Canadian lawyer (1903–1965)

John Stewart Donald Tory (1903 - August 28, 1965) was a Canadian lawyer and founder of the law firm Torys, based in Toronto, Ontario. He was also a director of aircraft manufacturer A.V. Roe (later Avro). He was made Queen's Counsel and an Officer of the Order of the British Empire.

== Early life ==
Tory was born in Toronto to John Alexander Tory Sr. (1869–1950) and Abigail Georgina Buckley (1875–1961). Tory's father was the youngest of three prominent brothers, alongside James Cranswick Tory and Henry Marshall Tory. He was a company director who became the head of the Ontario division of Sun Life Assurance Company.

Tory's 2nd great-grandfather, James Tory, was a soldier in the 71st Scottish Regiment. He was captured during the American Revolution and held as a prisoner of war. He later settled in Nova Scotia during the 1780s.

J.S.D. Tory attended Upper Canada College and the University of Toronto Schools. He graduated from Osgoode Hall Law School at the top of his class, and he earned a SJD degree from Harvard University.

== Career ==
Tory was called to the Ontario bar and later worked at the W. N. Tilley law firm in Toronto for a few years. He was made King's Counsel in 1938, and in 1941 started his own firm (now known as Torys LLP) with a focus on corporate law.

Following the outbreak of World War II In 1939, Tory was asked to serve as chairman of the Citizens Committee for Troops in Training.

On 1 July 1946, Tory was made an Officer of the Order of the British Empire, alongside hundreds of other Canadians inducted into the order on the first Dominion Day following the war. He was specifically cited for his work as Chairman of the Citizen's War Services Committee.
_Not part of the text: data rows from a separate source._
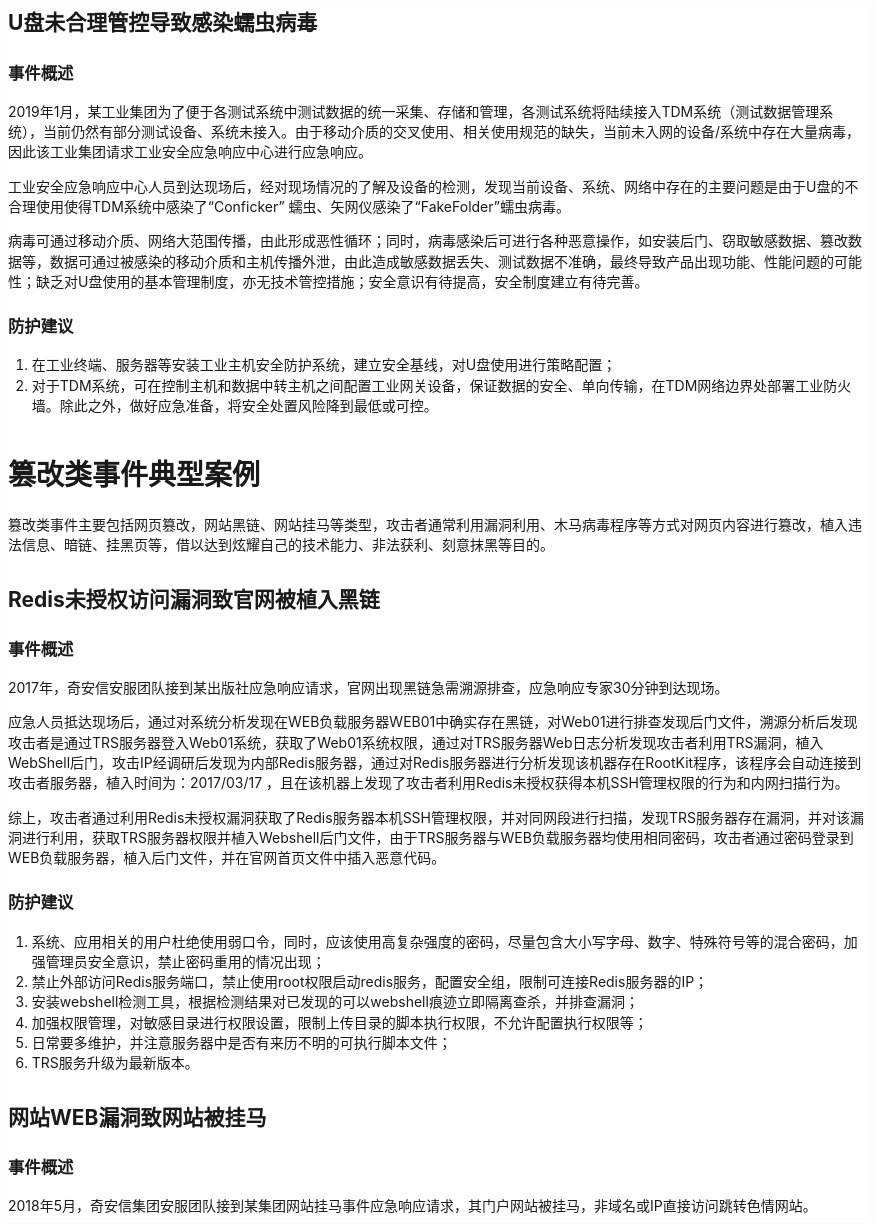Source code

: ## U盘未合理管控导致感染蠕虫病毒  
  
### 事件概述  
  
2019年1月，某工业集团为了便于各测试系统中测试数据的统一采集、存储和管理，各测试系统将陆续接入TDM系统（测试数据管理系统），当前仍然有部分测试设备、系统未接入。由于移动介质的交叉使用、相关使用规范的缺失，当前未入网的设备/系统中存在大量病毒，因此该工业集团请求工业安全应急响应中心进行应急响应。  
  
工业安全应急响应中心人员到达现场后，经对现场情况的了解及设备的检测，发现当前设备、系统、网络中存在的主要问题是由于U盘的不合理使用使得TDM系统中感染了“Conficker” 蠕虫、矢网仪感染了“FakeFolder”蠕虫病毒。  
  
病毒可通过移动介质、网络大范围传播，由此形成恶性循环；同时，病毒感染后可进行各种恶意操作，如安装后门、窃取敏感数据、篡改数据等，数据可通过被感染的移动介质和主机传播外泄，由此造成敏感数据丢失、测试数据不准确，最终导致产品出现功能、性能问题的可能性；缺乏对U盘使用的基本管理制度，亦无技术管控措施；安全意识有待提高，安全制度建立有待完善。  
  
### 防护建议  
  
1.  在工业终端、服务器等安装工业主机安全防护系统，建立安全基线，对U盘使用进行策略配置；  
1.  对于TDM系统，可在控制主机和数据中转主机之间配置工业网关设备，保证数据的安全、单向传输，在TDM网络边界处部署工业防火墙。除此之外，做好应急准备，将安全处置风险降到最低或可控。  
  
# 篡改类事件典型案例  
  
篡改类事件主要包括网页篡改，网站黑链、网站挂马等类型，攻击者通常利用漏洞利用、木马病毒程序等方式对网页内容进行篡改，植入违法信息、暗链、挂黑页等，借以达到炫耀自己的技术能力、非法获利、刻意抹黑等目的。  
  
## Redis未授权访问漏洞致官网被植入黑链  
  
### 事件概述  
  
2017年，奇安信安服团队接到某出版社应急响应请求，官网出现黑链急需溯源排查，应急响应专家30分钟到达现场。  
  
应急人员抵达现场后，通过对系统分析发现在WEB负载服务器WEB01中确实存在黑链，对Web01进行排查发现后门文件，溯源分析后发现攻击者是通过TRS服务器登入Web01系统，获取了Web01系统权限，通过对TRS服务器Web日志分析发现攻击者利用TRS漏洞，植入WebShell后门，攻击IP经调研后发现为内部Redis服务器，通过对Redis服务器进行分析发现该机器存在RootKit程序，该程序会自动连接到攻击者服务器，植入时间为：2017/03/17 ，且在该机器上发现了攻击者利用Redis未授权获得本机SSH管理权限的行为和内网扫描行为。  
  
综上，攻击者通过利用Redis未授权漏洞获取了Redis服务器本机SSH管理权限，并对同网段进行扫描，发现TRS服务器存在漏洞，并对该漏洞进行利用，获取TRS服务器权限并植入Webshell后门文件，由于TRS服务器与WEB负载服务器均使用相同密码，攻击者通过密码登录到WEB负载服务器，植入后门文件，并在官网首页文件中插入恶意代码。  
  
### 防护建议  
  
1.  系统、应用相关的用户杜绝使用弱口令，同时，应该使用高复杂强度的密码，尽量包含大小写字母、数字、特殊符号等的混合密码，加强管理员安全意识，禁止密码重用的情况出现；  
1.  禁止外部访问Redis服务端口，禁止使用root权限启动redis服务，配置安全组，限制可连接Redis服务器的IP；  
2.  安装webshell检测工具，根据检测结果对已发现的可以webshell痕迹立即隔离查杀，并排查漏洞；  
3.  加强权限管理，对敏感目录进行权限设置，限制上传目录的脚本执行权限，不允许配置执行权限等；  
4.  日常要多维护，并注意服务器中是否有来历不明的可执行脚本文件；  
5.  TRS服务升级为最新版本。  
  
## 网站WEB漏洞致网站被挂马  
  
### 事件概述  
  
2018年5月，奇安信集团安服团队接到某集团网站挂马事件应急响应请求，其门户网站被挂马，非域名或IP直接访问跳转色情网站。  
  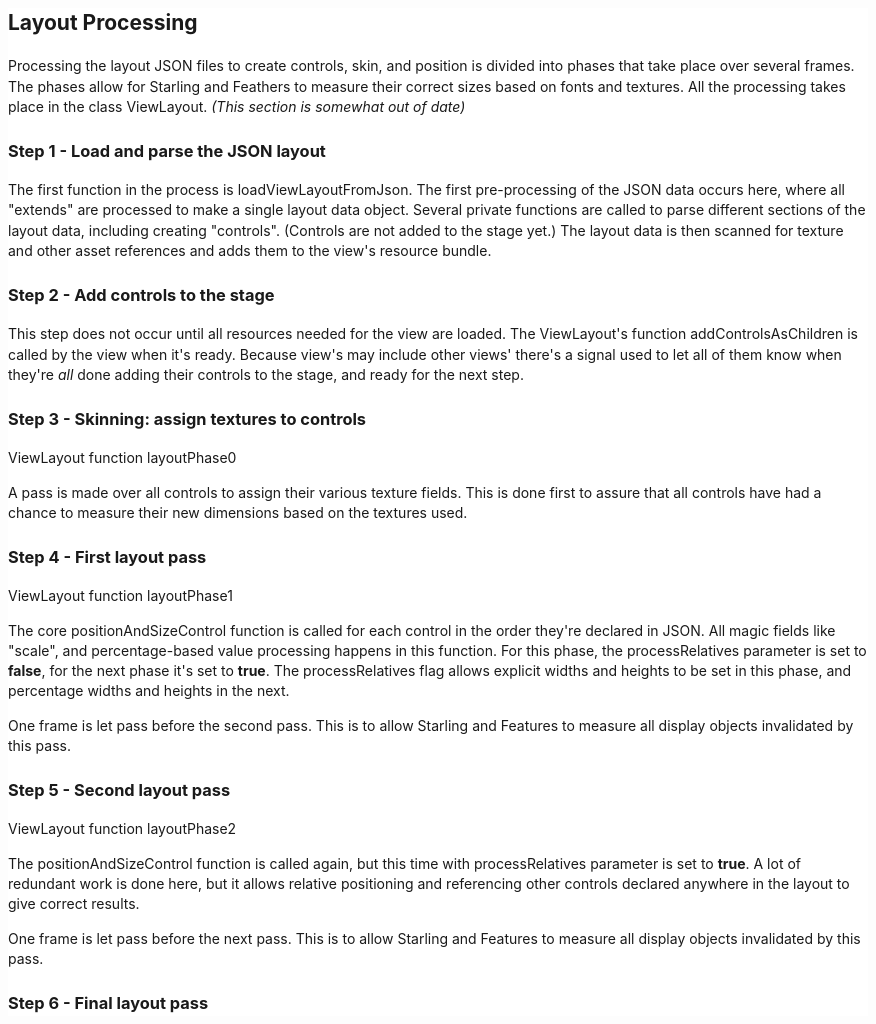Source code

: ## Layout Processing

Processing the layout JSON files to create controls, skin, and position is divided into phases that take place over several frames.  The phases allow for Starling and Feathers to measure their correct sizes based on fonts and textures.  All the processing takes place in the class ViewLayout.  _(This section is somewhat out of date)_

### Step 1 - Load and parse the JSON layout

The first function in the process is loadViewLayoutFromJson.  The first pre-processing of the JSON data occurs here, where all "extends" are processed to make a single layout data object.  Several private functions are called to parse different sections of the layout data, including creating "controls".  (Controls are not added to the stage yet.)  The layout data is then scanned for texture and other asset references and adds them to the view's resource bundle.

### Step 2 - Add controls to the stage

This step does not occur until all resources needed for the view are loaded.  The ViewLayout's function addControlsAsChildren is called by the view when it's ready.  Because view's may include other views' there's a signal used to let all of them know when they're *all* done adding their controls to the stage, and ready for the next step.

### Step 3 - Skinning: assign textures to controls

ViewLayout function layoutPhase0

A pass is made over all controls to assign their various texture fields.  This is done first to assure that all controls have had a chance to measure their new dimensions based on the textures used.

### Step 4 - First layout pass

ViewLayout function layoutPhase1

The core positionAndSizeControl function is called for each control in the order they're declared in JSON.  All magic fields like "scale", and percentage-based value processing happens in this function.  For this phase, the processRelatives parameter is set to **false**, for the next phase it's set to **true**.  The processRelatives flag allows explicit widths and heights to be set in this phase, and percentage widths and heights in the next.

One frame is let pass before the second pass.  This is to allow Starling and Features to measure all display objects invalidated by this pass.

### Step 5 - Second layout pass

ViewLayout function layoutPhase2

The positionAndSizeControl function is called again, but this time with processRelatives parameter is set to **true**.  A lot of redundant work is done here, but it allows relative positioning and referencing other controls declared anywhere in the layout to give correct results.

One frame is let pass before the next pass.  This is to allow Starling and Features to measure all display objects invalidated by this pass.

### Step 6 - Final layout pass
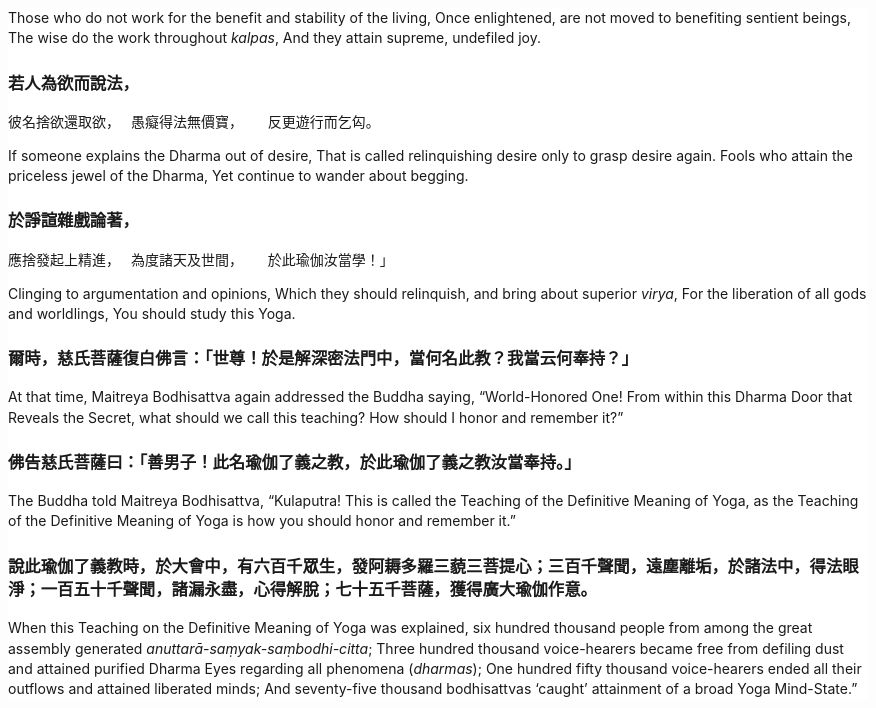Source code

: Those who do not work for the benefit and stability of the living, 
Once enlightened, are not moved to benefiting sentient beings, 
The wise do the work throughout *kalpas*, 
And they attain supreme, undefiled joy.

### 若人為欲而說法，　　
彼名捨欲還取欲，　
愚癡得法無價寶，　　
反更遊行而乞匃。

If someone explains the Dharma out of desire,
That is called relinquishing desire only to grasp desire again.
Fools who attain the priceless jewel of the Dharma,
Yet continue to wander about begging. 

### 於諍諠雜戲論著，　　
應捨發起上精進，　
為度諸天及世間，　　
於此瑜伽汝當學！」

Clinging to argumentation and opinions,
Which they should relinquish, and bring about superior *virya*,
For the liberation of all gods and worldlings, 
You should study this Yoga.

### 爾時，慈氏菩薩復白佛言：「世尊！於是解深密法門中，當何名此教？我當云何奉持？」

At that time, Maitreya Bodhisattva again addressed the Buddha saying, “World-Honored One! From within this Dharma Door that Reveals the Secret, what should we call this teaching? How should I honor and remember it?” 

### 佛告慈氏菩薩曰：「善男子！此名瑜伽了義之教，於此瑜伽了義之教汝當奉持。」

The Buddha told Maitreya Bodhisattva, “Kulaputra! This is called the Teaching of the Definitive Meaning of Yoga, as the Teaching of the Definitive Meaning of Yoga is how you should honor and remember it.”  

### 說此瑜伽了義教時，於大會中，有六百千眾生，發阿耨多羅三藐三菩提心；三百千聲聞，遠塵離垢，於諸法中，得法眼淨；一百五十千聲聞，諸漏永盡，心得解脫；七十五千菩薩，獲得廣大瑜伽作意。

When this Teaching on the Definitive Meaning of Yoga was explained, six hundred thousand people from among the great assembly generated *anuttarā-saṃyak-saṃbodhi-citta*; Three hundred thousand voice-hearers became free from defiling dust and attained purified Dharma Eyes regarding all phenomena (*dharmas*); One hundred fifty thousand voice-hearers ended all their outflows and attained liberated minds; And seventy-five thousand bodhisattvas ‘caught’ attainment of a broad Yoga Mind-State.”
On the 28 December 1946 he was appointed a director of Simpsons Ltd.

He was also a director of A.V. Roe Canada. Before his death, Tory was director at numerous companies including Porcupine McIntyre Mining Ltd, Slough Estates Ltd (Canada), and Thomson Newspapers. A literary award at the University of Toronto was named in his honour.

== Personal life ==
Tory married Jean Arnold. They had three children – daughter Virginia, and fraternal twin sons John A. Tory and James Marshall Tory. His grandson is John Tory, former mayor of Toronto, Progressive Conservative Party of Ontario leader and member of his grandfather's firm. Tory and Arnold separated when their children were in their twenties.